§ **Instruction**: Please transcribe the entries below exactly and leave out every picture.

§ **Data in this exercise**:
>>>>>
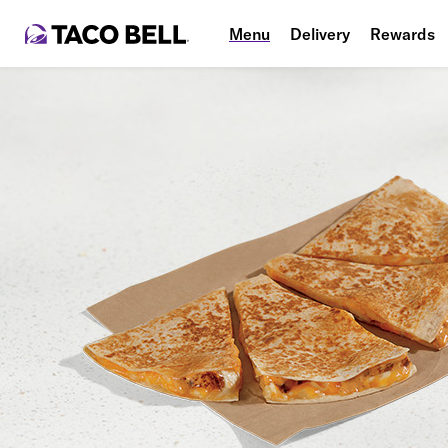
Menu
Delivery
Rewards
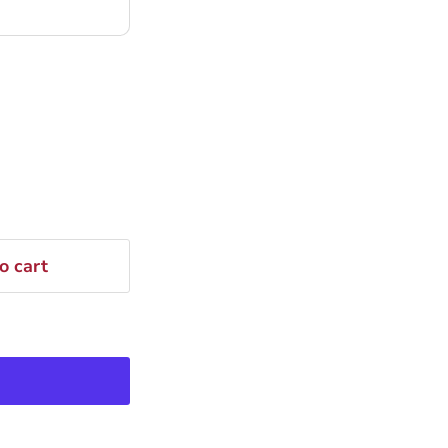
o cart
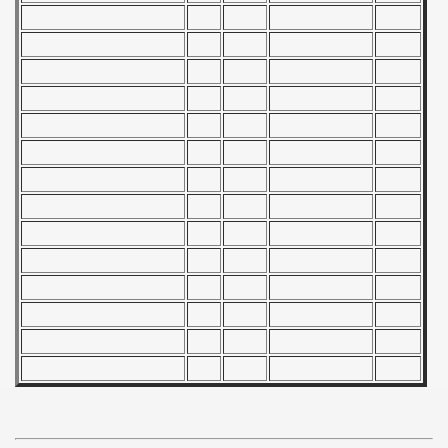
 - 1966
 - 1967
 - 1968
 - 1969
 - 1970
 1971
 1972
 1973
 1974
 1975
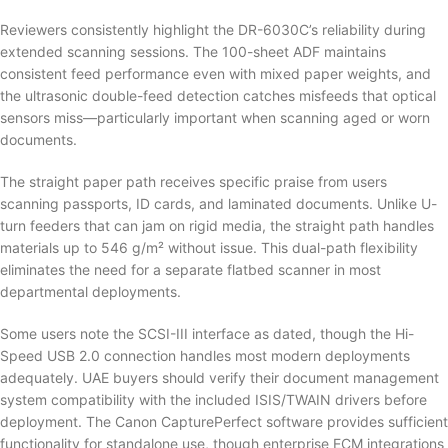
Reviewers consistently highlight the DR-6030C’s reliability during
extended scanning sessions. The 100-sheet ADF maintains
consistent feed performance even with mixed paper weights, and
the ultrasonic double-feed detection catches misfeeds that optical
sensors miss—particularly important when scanning aged or worn
documents.
The straight paper path receives specific praise from users
scanning passports, ID cards, and laminated documents. Unlike U-
turn feeders that can jam on rigid media, the straight path handles
materials up to 546 g/m² without issue. This dual-path flexibility
eliminates the need for a separate flatbed scanner in most
departmental deployments.
Some users note the SCSI-III interface as dated, though the Hi-
Speed USB 2.0 connection handles most modern deployments
adequately. UAE buyers should verify their document management
system compatibility with the included ISIS/TWAIN drivers before
deployment. The Canon CapturePerfect software provides sufficient
functionality for standalone use, though enterprise ECM integrations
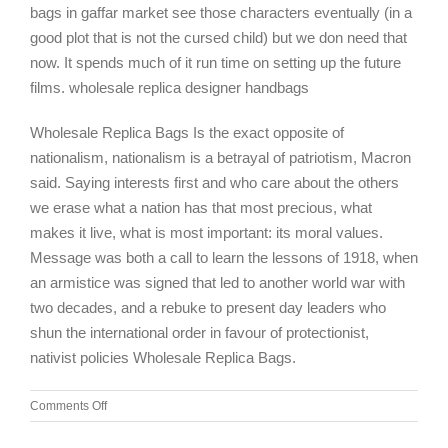
bags in gaffar market see those characters eventually (in a
good plot that is not the cursed child) but we don need that
now. It spends much of it run time on setting up the future
films. wholesale replica designer handbags
Wholesale Replica Bags Is the exact opposite of
nationalism, nationalism is a betrayal of patriotism, Macron
said. Saying interests first and who care about the others
we erase what a nation has that most precious, what
makes it live, what is most important: its moral values.
Message was both a call to learn the lessons of 1918, when
an armistice was signed that led to another world war with
two decades, and a rebuke to present day leaders who
shun the international order in favour of protectionist,
nativist policies Wholesale Replica Bags.
on
Comments Off
Unfortunately,
my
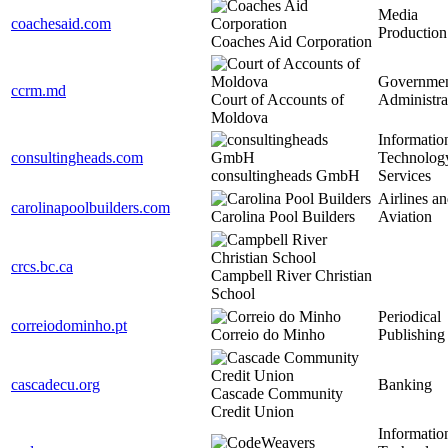
Media
coachesaid.com
Production
Coaches Aid Corporation
Governme
ccrm.md
Court of Accounts of
Administra
Moldova
Informatio
consultingheads.com
Technolog
consultingheads GmbH
Services
Airlines a
carolinapoolbuilders.com
Carolina Pool Builders
Aviation
crcs.bc.ca
Campbell River Christian
School
Periodical
correiodominho.pt
Correio do Minho
Publishing
cascadecu.org
Banking
Cascade Community
Credit Union
Informatio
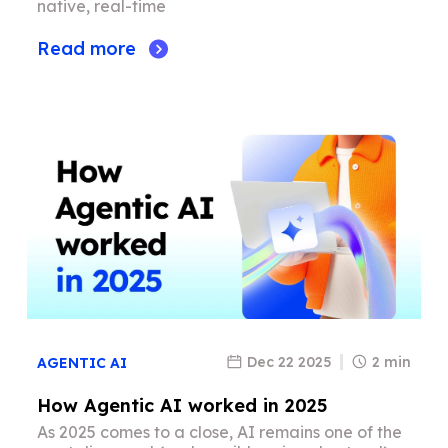
native, real-time
Read more
Dec 22 2025
2 min
AGENTIC AI
How Agentic AI worked in 2025
As 2025 comes to a close, AI remains one of the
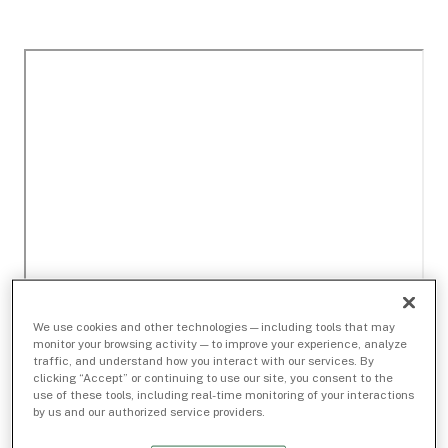
We use cookies and other technologies — including tools that may
monitor your browsing activity — to improve your experience, analyze
traffic, and understand how you interact with our services. By
clicking “Accept” or continuing to use our site, you consent to the
use of these tools, including real-time monitoring of your interactions
by us and our authorized service providers.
<<<<<
§ **Exercise answer**:
Menu
Delivery
Rewards
o cart
 - 1966
 - 1967
 - 1968
 - 1969
 - 1970
 1971
 1972
 1973
 1974
 1975
Reviewers consistently highlight the DR-6030C’s reliability during
extended scanning sessions. The 100-sheet ADF maintains
consistent feed performance even with mixed paper weights, and
the ultrasonic double-feed detection catches misfeeds that optical
sensors miss—particularly important when scanning aged or worn
documents.
The straight paper path receives specific praise from users
scanning passports, ID cards, and laminated documents. Unlike U-
turn feeders that can jam on rigid media, the straight path handles
materials up to 546 g/m² without issue. This dual-path flexibility
eliminates the need for a separate flatbed scanner in most
departmental deployments.
Some users note the SCSI-III interface as dated, though the Hi-
Speed USB 2.0 connection handles most modern deployments
adequately. UAE buyers should verify their document management
system compatibility with the included ISIS/TWAIN drivers before
deployment. The Canon CapturePerfect software provides sufficient
functionality for standalone use, though enterprise ECM integrations
bags in gaffar market see those characters eventually (in a
good plot that is not the cursed child) but we don need that
now. It spends much of it run time on setting up the future
films. wholesale replica designer handbags
Wholesale Replica Bags Is the exact opposite of
nationalism, nationalism is a betrayal of patriotism, Macron
said. Saying interests first and who care about the others
we erase what a nation has that most precious, what
makes it live, what is most important: its moral values.
Message was both a call to learn the lessons of 1918, when
an armistice was signed that led to another world war with
two decades, and a rebuke to present day leaders who
shun the international order in favour of protectionist,
nativist policies Wholesale Replica Bags.
on
Comments Off
Unfortunately,
my
Media
coachesaid.com
Production
Coaches Aid Corporation
Governme
ccrm.md
Court of Accounts of
Administra
Moldova
Informatio
consultingheads.com
Technolog
consultingheads GmbH
Services
Airlines a
carolinapoolbuilders.com
Carolina Pool Builders
Aviation
crcs.bc.ca
Campbell River Christian
School
Periodical
correiodominho.pt
Correio do Minho
Publishing
cascadecu.org
Banking
Cascade Community
Credit Union
Informatio
native, real-time
Read more
Dec 22 2025
2 min
AGENTIC AI
How Agentic AI worked in 2025
As 2025 comes to a close, AI remains one of the
We use cookies and other technologies — including tools that may
monitor your browsing activity — to improve your experience, analyze
traffic, and understand how you interact with our services. By
clicking “Accept” or continuing to use our site, you consent to the
use of these tools, including real-time monitoring of your interactions
by us and our authorized service providers.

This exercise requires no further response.